Kang, Stephen Junho (M.S.)
Adhesion Strength Measurement of Multilayer Structures with Vertical Crack by Four Point Bending Test
Current microelectronic packages consist of multilayer systems. Adhesion strength is one of the most important factors to the reliability of these systems. Previous studies have used four point bending tests as a method for characterizing the energy release rate to obtain the adhesion strength of bilayer systems. An extension of this work is proposed in this study, where a four point bending test of multilayer structures with a vertical crack is used to measure the adhesion strength, assisted by the presence of a predefined area. The predefined area allows for a weak adhesion horizontal accurate pre-crack which permits crack propagation under loading as well as reducing scatter within the values of critical loads. A numerical analysis is conducted to compute the energy release rate from the critical loads using the concept of the J-integral. Two sets of multilayer specimens were fabricated and tested in the study: one for investigating crack front behavior relative to the compliance change in the load-displacement profile by using transparent substrates, and the other using the previous set as a guideline for testing metal substrates under certain environmental conditions. Experimental results along with visual evidence support the consistent behavior between crack front behavior and compliance change. This correlation can be used as a baseline for testing other electronic packages for interfacial failure.

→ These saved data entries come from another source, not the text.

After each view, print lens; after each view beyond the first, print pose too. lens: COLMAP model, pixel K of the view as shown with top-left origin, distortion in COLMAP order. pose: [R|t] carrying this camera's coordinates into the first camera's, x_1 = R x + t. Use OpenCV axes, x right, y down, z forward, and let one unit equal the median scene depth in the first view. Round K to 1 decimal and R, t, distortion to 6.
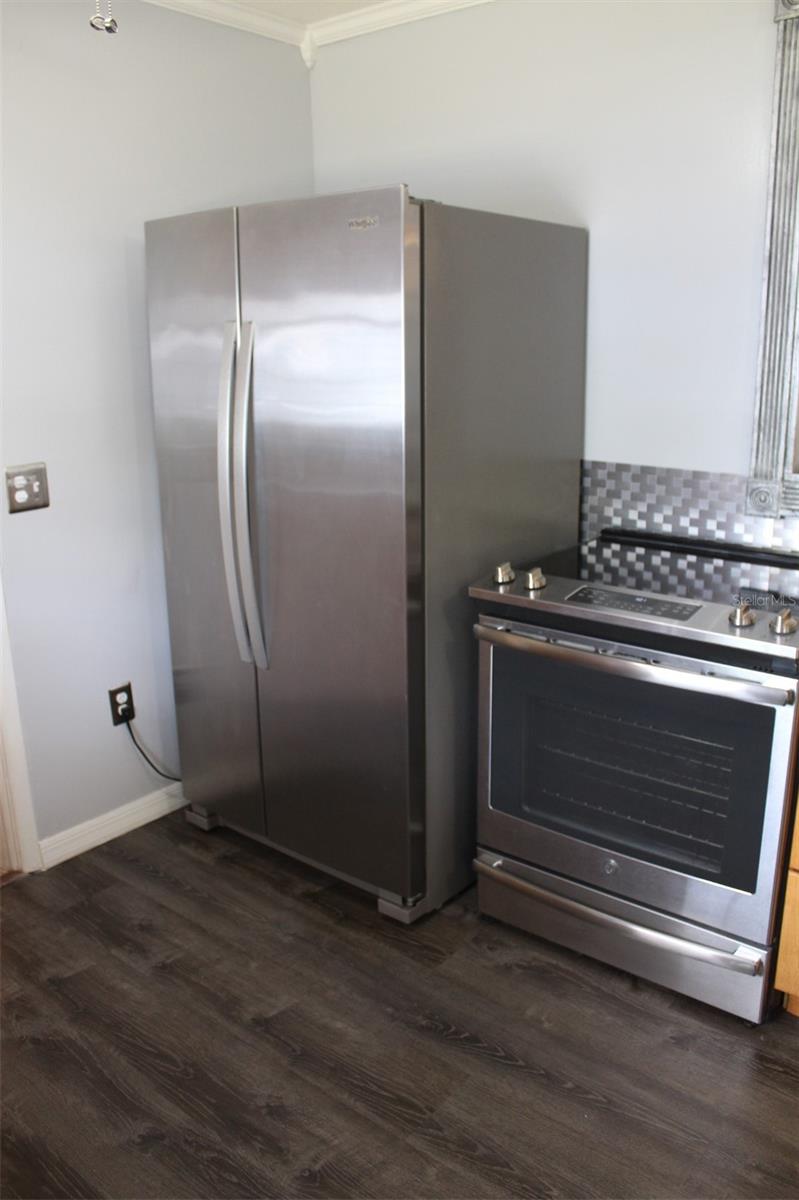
lens RADIAL K [[988.2, 0, 399.5], [0, 988.2, 600.0], [0, 0, 1]] dist [-0.158867, 0.134617]
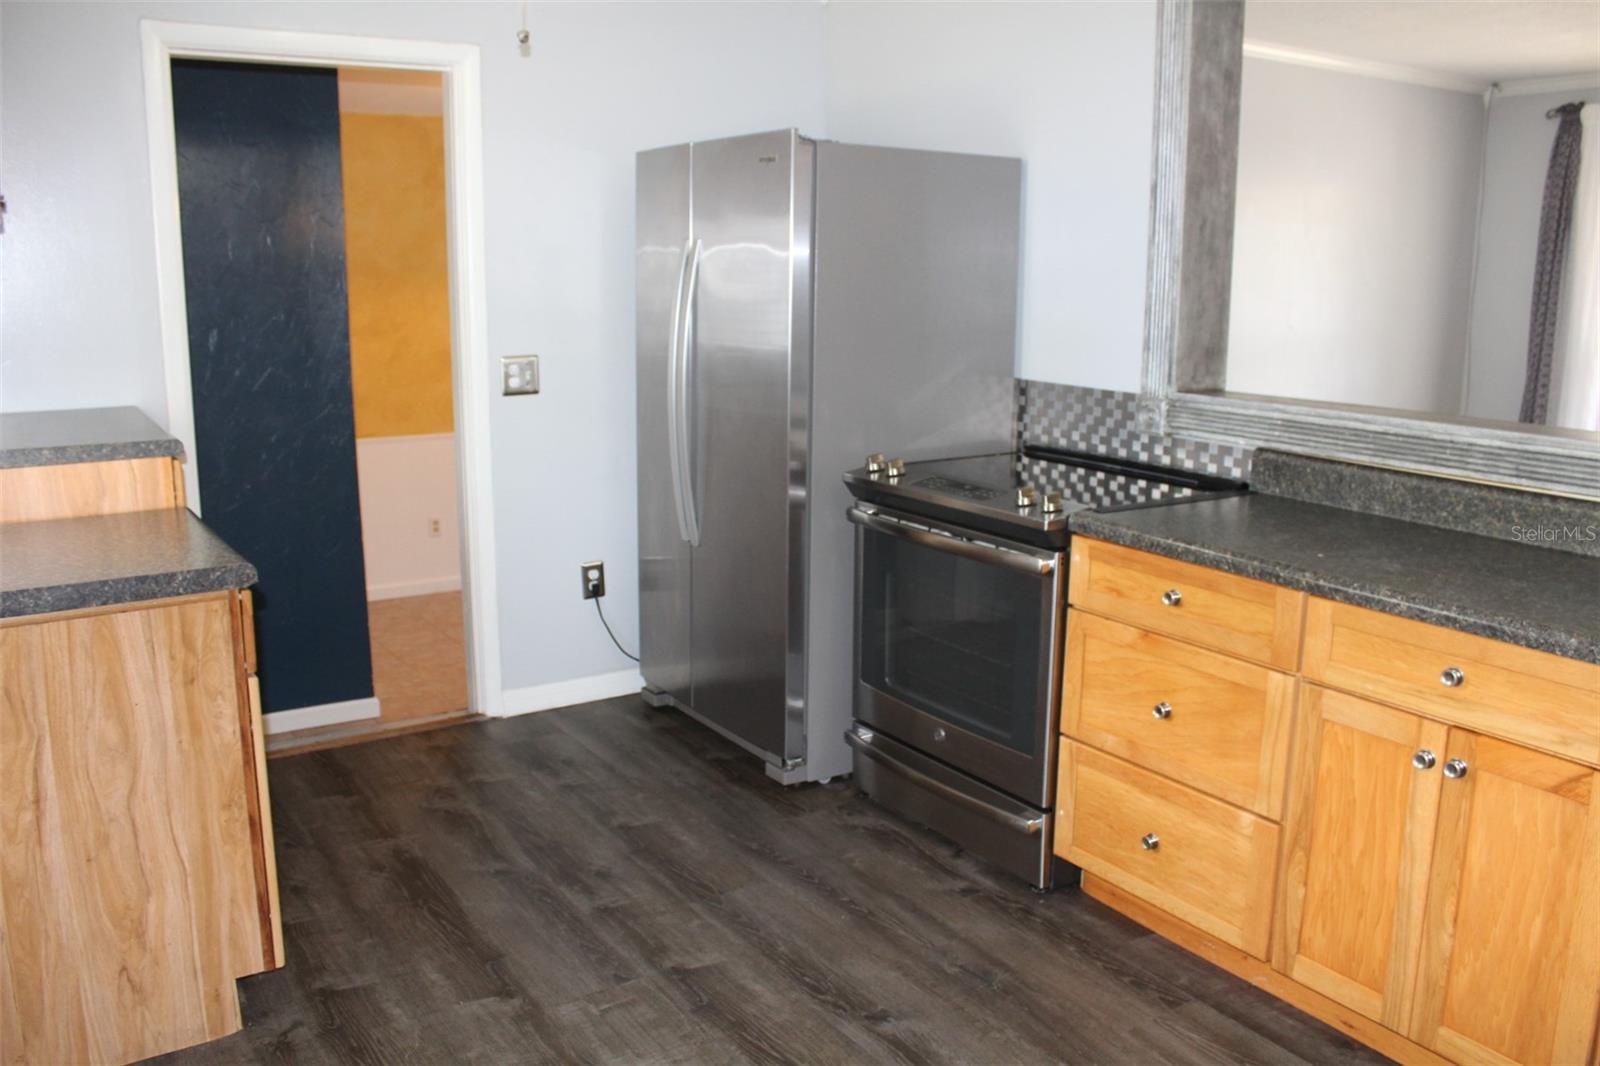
lens RADIAL K [[1317.6, 0, 803.0], [0, 1317.6, 547.8], [0, 0, 1]] dist [-0.158867, 0.134617]
pose [[0.955422, 0.082989, -0.283339, 0.408295], [-0.098380, 0.994324, -0.040504, 0.122015], [0.278370, 0.066573, 0.958164, -0.404766]]
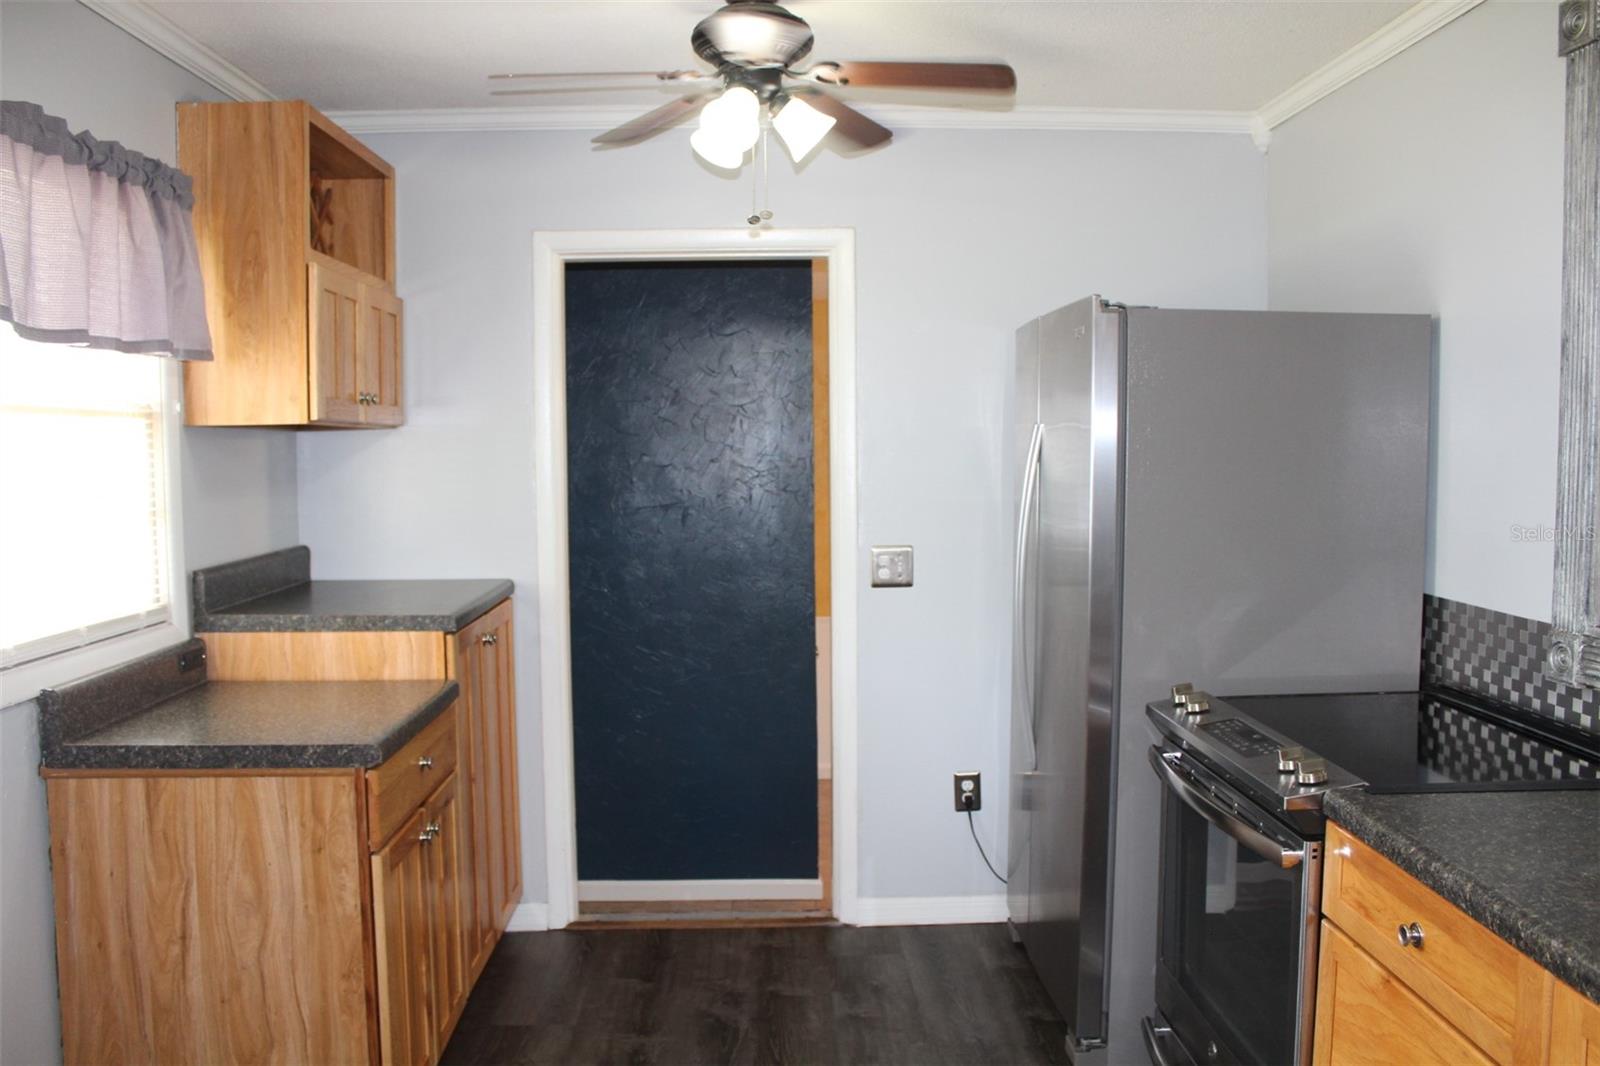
lens RADIAL K [[1317.6, 0, 803.0], [0, 1317.6, 547.8], [0, 0, 1]] dist [-0.158867, 0.134617]
pose [[0.662103, 0.071100, -0.746032, 0.674098], [-0.202419, 0.975455, -0.086682, 0.014348], [0.721558, 0.208403, 0.660244, -0.072354]]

Levy, Jared Michael (M.S.)
Simulation and Analysis of Energy Consumption for an Energy-Intensive Academic Research Building
The University of Maryland's Jeong H. Kim Engineering Building is a state-of-the-art academic research facility. This thesis describes an energy analysis and simulation study that serves to identify energy saving opportunities and optimum operation of the building to achieve its goals of high energy efficiency and substantial CO2 emission reduction. A utility analysis, including a benchmarking study, was completed to gauge the performance of the facility and a detailed energy model was developed using EnergyPlus to mimic current operation. The baseline energy model was then used to simulate eight energy efficiency measures for a combined energy savings of 16,760 MMBtu, reducing annual energy use by 25.3%. The simple payback period for the proposed measures as a single project is estimated to be less than one year. Due to the high-tech and unique usage of the Kim Engineering Building, including cleanrooms and research labs, this thesis also contributes to the development of energy consumption benchmarking data available for such facilities.
Allison, Hannah (M.S.)
A Simulation Approach to Modeling Contingency Strategies for Managing Electronic Part Supply Chain Disruptions
Due to the nature of the manufacturing and support activities associated with long life cycle products, parts need to be dependably and consistently available. However, the parts that comprise long life cycle products are susceptible to a variety of supply chain disruptions. In order to minimize the impact of these unavoidable disruptions to product production and support, manufacturers can implement proactive mitigation strategies. Careful selection of the mitigation strategy (second sourcing and/or buffering) is key, as it can dramatically impact the part total cost of ownership. This thesis developed a simulation model that performs tradeoff analyses and identifies a near-optimal combination of second sourcing and buffering for specific part and product scenarios. In addition, this thesis explores the effectiveness of traditional analytical models when compared to a simulation-based approach for the selection of an effective optimal disruption mitigation strategy. Several case studies were performed that: 1) tested the impact of popular analytical limiting assumptions, and 2) implemented realistic disruption data in the context of real part management. The first set of case studies demonstrated that the simulation model is capable of overcoming significant scenario restrictions prevalent within traditional analytical models: finite horizon (including non-zero WACC), fixed support costs, and unreliable backup suppliers are essential components for determining the effective optimal disruption mitigation strategy for a given disruption scenario. The second set of case studies demonstrates the importance of proper mitigation strategy selection in real electronic part supply chain scenarios. The results from the case studies not only justified the need for a simulation-based approach to disruption modeling, but also helped to cement the simulation model as an effective decision making tool for electronic part distributors.